Collect the lines of the entries where "Matt" shows up.

========

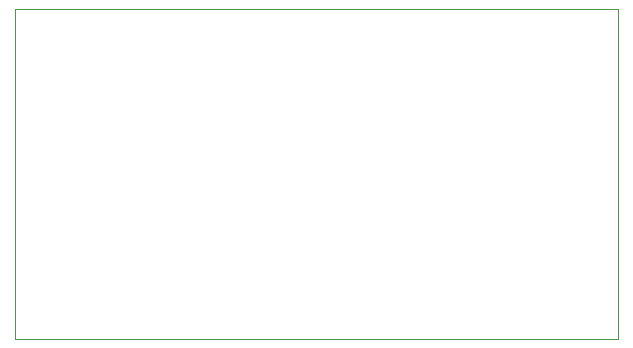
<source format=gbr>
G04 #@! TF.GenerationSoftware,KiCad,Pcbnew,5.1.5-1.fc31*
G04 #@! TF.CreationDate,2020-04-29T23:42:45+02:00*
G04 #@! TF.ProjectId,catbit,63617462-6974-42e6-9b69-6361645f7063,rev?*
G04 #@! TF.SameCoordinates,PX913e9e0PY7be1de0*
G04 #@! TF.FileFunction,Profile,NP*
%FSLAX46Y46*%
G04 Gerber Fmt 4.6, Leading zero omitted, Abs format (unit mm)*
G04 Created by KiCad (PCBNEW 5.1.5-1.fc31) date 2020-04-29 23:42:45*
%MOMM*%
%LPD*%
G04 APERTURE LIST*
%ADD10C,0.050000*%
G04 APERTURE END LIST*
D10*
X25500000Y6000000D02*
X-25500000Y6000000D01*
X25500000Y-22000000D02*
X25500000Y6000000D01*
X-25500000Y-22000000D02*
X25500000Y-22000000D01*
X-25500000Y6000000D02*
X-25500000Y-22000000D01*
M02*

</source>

========

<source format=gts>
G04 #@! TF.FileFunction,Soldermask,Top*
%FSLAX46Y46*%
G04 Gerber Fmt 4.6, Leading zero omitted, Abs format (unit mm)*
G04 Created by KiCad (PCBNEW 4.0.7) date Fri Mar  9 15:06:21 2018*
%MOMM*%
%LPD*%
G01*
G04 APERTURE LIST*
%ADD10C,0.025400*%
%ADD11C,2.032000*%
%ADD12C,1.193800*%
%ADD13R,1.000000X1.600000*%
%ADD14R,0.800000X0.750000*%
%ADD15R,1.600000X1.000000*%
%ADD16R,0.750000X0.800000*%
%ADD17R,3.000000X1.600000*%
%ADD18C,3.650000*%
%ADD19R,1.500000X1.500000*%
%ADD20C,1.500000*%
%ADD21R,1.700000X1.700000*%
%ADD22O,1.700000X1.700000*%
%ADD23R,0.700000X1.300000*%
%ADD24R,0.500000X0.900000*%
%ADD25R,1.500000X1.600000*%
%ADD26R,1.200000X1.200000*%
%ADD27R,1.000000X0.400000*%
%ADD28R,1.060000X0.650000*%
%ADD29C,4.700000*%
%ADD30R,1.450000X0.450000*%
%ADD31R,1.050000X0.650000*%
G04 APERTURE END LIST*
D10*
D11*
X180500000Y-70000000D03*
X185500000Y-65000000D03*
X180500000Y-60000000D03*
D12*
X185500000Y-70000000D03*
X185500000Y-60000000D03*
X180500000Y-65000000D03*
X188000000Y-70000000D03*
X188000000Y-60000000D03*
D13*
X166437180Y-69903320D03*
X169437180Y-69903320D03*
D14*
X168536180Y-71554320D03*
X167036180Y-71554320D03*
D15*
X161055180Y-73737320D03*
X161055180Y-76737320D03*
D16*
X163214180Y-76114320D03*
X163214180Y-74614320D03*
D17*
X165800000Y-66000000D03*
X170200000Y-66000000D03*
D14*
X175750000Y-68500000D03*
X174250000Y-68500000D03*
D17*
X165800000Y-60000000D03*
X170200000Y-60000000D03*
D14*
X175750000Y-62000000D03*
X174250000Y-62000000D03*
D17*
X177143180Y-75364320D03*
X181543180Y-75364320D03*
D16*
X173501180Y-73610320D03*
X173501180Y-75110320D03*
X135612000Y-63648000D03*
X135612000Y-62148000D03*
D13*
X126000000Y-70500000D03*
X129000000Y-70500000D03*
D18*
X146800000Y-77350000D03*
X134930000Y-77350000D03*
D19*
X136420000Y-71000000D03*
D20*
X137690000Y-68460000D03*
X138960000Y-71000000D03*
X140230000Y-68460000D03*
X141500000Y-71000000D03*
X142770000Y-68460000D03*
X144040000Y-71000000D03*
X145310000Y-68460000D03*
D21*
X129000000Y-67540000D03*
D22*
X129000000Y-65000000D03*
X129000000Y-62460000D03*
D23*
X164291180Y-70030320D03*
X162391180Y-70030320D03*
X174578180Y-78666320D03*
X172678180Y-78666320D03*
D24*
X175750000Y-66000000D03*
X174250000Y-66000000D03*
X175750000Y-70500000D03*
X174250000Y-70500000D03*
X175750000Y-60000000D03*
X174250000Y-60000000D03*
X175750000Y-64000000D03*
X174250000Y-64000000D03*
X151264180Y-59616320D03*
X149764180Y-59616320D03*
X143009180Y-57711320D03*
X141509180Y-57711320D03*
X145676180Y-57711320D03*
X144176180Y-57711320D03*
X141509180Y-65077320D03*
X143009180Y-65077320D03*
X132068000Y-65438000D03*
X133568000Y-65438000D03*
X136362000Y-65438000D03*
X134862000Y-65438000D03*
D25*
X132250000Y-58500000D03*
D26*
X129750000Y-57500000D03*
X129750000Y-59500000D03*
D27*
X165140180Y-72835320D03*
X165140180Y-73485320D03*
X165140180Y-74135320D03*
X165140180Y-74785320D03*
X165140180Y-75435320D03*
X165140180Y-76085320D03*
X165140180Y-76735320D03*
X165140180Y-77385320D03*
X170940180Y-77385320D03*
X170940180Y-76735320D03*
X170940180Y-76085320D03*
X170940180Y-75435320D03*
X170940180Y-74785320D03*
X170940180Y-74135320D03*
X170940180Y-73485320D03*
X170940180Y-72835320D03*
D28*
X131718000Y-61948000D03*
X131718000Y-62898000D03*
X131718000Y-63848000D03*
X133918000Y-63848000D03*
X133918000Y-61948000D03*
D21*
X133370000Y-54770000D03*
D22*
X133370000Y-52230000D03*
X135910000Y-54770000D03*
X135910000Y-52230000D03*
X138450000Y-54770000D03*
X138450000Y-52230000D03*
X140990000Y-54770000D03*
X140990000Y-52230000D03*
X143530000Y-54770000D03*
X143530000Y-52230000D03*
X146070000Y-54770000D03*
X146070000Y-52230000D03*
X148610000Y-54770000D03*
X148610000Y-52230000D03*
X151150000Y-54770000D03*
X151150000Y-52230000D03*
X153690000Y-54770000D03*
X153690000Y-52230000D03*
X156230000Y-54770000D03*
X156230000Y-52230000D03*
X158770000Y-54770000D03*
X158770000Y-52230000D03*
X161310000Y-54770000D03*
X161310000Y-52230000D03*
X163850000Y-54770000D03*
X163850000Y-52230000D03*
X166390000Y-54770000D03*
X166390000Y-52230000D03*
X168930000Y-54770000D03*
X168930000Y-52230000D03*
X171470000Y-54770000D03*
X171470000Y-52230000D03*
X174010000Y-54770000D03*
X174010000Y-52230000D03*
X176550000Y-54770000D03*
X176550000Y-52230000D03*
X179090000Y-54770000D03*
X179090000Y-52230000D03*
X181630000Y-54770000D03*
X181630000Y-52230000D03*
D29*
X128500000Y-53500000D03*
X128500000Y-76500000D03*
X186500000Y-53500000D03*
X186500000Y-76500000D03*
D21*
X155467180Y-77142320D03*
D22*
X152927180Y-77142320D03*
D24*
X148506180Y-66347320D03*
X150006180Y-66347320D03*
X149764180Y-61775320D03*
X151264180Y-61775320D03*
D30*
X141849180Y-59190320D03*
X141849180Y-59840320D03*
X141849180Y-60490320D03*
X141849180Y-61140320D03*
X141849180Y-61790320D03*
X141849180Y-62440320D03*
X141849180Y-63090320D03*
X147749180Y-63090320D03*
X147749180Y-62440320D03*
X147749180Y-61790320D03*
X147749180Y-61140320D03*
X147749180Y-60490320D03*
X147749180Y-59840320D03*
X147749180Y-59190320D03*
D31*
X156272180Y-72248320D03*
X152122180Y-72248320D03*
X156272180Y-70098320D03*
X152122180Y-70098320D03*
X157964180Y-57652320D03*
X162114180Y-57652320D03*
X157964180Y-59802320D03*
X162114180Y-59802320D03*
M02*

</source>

========

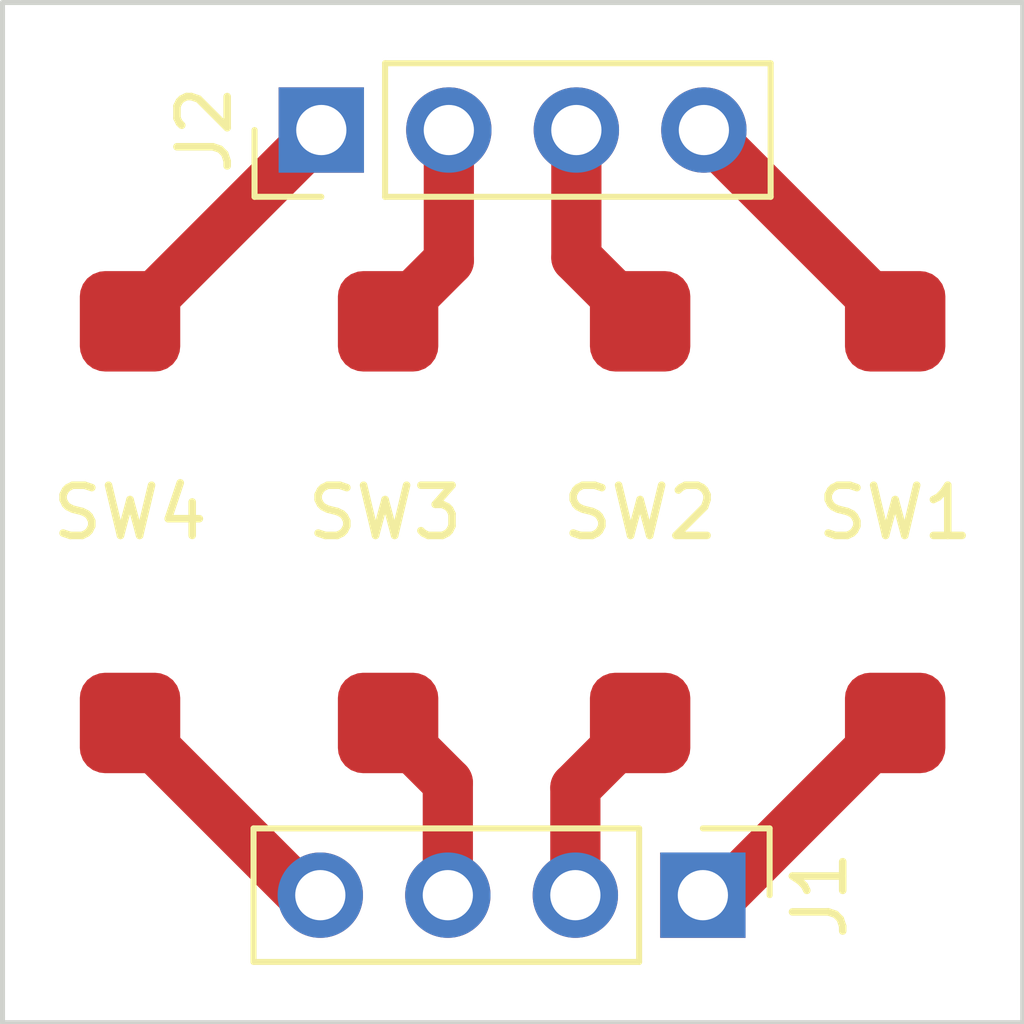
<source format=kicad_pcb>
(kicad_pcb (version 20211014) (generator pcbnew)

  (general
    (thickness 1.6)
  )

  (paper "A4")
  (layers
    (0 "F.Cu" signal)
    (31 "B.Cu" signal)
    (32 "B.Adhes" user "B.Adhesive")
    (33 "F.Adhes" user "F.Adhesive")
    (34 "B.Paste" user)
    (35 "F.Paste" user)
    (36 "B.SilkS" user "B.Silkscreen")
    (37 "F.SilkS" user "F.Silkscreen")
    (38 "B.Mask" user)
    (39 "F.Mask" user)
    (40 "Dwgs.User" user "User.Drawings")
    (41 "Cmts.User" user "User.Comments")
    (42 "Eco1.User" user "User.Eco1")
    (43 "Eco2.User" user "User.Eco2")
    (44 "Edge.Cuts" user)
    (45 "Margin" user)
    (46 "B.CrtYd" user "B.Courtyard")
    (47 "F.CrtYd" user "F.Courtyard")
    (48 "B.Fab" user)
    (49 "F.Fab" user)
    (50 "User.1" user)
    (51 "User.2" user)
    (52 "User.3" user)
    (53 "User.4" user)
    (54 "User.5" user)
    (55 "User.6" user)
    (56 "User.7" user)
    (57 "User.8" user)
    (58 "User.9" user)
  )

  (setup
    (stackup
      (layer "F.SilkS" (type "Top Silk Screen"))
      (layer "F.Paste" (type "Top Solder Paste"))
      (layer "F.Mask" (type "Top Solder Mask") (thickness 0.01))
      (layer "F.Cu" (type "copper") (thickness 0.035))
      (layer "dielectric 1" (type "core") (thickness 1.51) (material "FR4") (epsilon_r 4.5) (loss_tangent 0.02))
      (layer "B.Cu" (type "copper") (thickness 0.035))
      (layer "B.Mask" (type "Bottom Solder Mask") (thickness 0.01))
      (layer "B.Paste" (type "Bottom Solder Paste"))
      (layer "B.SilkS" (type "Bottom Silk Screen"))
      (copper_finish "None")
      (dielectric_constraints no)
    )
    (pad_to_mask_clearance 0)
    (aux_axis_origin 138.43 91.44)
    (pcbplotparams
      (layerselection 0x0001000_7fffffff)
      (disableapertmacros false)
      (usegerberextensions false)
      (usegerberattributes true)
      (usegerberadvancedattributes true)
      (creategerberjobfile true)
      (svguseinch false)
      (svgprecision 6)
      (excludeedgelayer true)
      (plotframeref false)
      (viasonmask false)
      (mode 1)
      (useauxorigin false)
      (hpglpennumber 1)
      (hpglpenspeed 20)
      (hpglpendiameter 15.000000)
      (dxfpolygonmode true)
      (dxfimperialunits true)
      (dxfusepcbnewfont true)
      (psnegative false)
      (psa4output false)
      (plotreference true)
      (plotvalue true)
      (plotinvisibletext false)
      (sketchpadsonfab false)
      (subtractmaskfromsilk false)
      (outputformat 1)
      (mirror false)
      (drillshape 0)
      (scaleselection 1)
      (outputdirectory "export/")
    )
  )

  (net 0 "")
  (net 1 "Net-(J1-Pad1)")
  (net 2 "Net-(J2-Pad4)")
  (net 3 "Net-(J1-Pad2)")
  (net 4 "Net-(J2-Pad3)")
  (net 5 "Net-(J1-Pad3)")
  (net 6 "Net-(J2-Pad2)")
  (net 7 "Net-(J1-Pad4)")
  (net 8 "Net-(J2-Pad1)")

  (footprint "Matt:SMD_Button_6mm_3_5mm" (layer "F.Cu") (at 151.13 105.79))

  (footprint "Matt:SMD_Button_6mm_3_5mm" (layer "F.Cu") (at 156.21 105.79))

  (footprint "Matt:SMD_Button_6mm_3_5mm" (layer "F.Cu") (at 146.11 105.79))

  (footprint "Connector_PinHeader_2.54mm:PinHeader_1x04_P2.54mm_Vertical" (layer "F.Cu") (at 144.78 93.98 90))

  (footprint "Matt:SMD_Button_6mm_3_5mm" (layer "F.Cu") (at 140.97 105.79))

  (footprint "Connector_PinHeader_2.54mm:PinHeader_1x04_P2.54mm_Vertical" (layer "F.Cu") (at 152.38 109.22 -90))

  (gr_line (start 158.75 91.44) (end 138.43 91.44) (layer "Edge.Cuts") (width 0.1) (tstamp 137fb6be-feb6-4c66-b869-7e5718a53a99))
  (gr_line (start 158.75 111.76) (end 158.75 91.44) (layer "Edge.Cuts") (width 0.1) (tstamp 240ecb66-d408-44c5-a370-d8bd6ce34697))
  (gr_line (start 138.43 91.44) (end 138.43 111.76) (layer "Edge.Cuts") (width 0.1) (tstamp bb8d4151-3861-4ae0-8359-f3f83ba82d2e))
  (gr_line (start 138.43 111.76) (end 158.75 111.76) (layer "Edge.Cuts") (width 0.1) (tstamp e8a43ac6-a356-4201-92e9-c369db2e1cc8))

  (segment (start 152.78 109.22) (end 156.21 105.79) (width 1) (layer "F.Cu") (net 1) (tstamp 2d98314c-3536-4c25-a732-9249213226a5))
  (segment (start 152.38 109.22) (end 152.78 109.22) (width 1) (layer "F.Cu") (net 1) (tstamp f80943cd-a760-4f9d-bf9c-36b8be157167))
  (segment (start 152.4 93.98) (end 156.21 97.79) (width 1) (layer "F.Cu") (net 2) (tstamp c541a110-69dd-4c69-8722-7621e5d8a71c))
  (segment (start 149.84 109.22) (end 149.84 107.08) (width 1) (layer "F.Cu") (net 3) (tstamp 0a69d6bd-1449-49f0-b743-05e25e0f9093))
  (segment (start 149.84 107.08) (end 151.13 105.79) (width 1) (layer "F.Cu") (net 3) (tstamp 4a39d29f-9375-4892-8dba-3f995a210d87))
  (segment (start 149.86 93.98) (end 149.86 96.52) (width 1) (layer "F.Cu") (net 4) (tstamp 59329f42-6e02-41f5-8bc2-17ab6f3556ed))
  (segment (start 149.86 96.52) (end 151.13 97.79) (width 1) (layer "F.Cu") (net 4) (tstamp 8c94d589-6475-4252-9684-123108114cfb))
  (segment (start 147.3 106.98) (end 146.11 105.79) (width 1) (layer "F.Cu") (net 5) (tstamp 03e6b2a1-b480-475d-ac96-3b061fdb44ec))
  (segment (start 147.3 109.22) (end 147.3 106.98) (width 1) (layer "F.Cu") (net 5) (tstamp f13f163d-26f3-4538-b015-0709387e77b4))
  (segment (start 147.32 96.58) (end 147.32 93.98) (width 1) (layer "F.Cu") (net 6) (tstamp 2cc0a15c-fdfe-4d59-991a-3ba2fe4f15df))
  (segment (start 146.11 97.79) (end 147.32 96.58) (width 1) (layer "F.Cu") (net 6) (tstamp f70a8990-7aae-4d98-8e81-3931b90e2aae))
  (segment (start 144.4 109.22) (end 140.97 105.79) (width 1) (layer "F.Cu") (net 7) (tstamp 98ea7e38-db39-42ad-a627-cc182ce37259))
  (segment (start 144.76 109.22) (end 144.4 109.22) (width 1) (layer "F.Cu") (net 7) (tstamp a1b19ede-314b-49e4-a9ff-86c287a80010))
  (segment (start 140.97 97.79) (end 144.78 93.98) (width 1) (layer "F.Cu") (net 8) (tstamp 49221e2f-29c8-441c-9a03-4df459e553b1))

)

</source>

========

### TASK OUTPUT:
  (footprint "Matt:SMD_Button_6mm_3_5mm" (layer "F.Cu") (at 151.13 105.79))
  (footprint "Matt:SMD_Button_6mm_3_5mm" (layer "F.Cu") (at 156.21 105.79))
  (footprint "Matt:SMD_Button_6mm_3_5mm" (layer "F.Cu") (at 146.11 105.79))
  (footprint "Matt:SMD_Button_6mm_3_5mm" (layer "F.Cu") (at 140.97 105.79))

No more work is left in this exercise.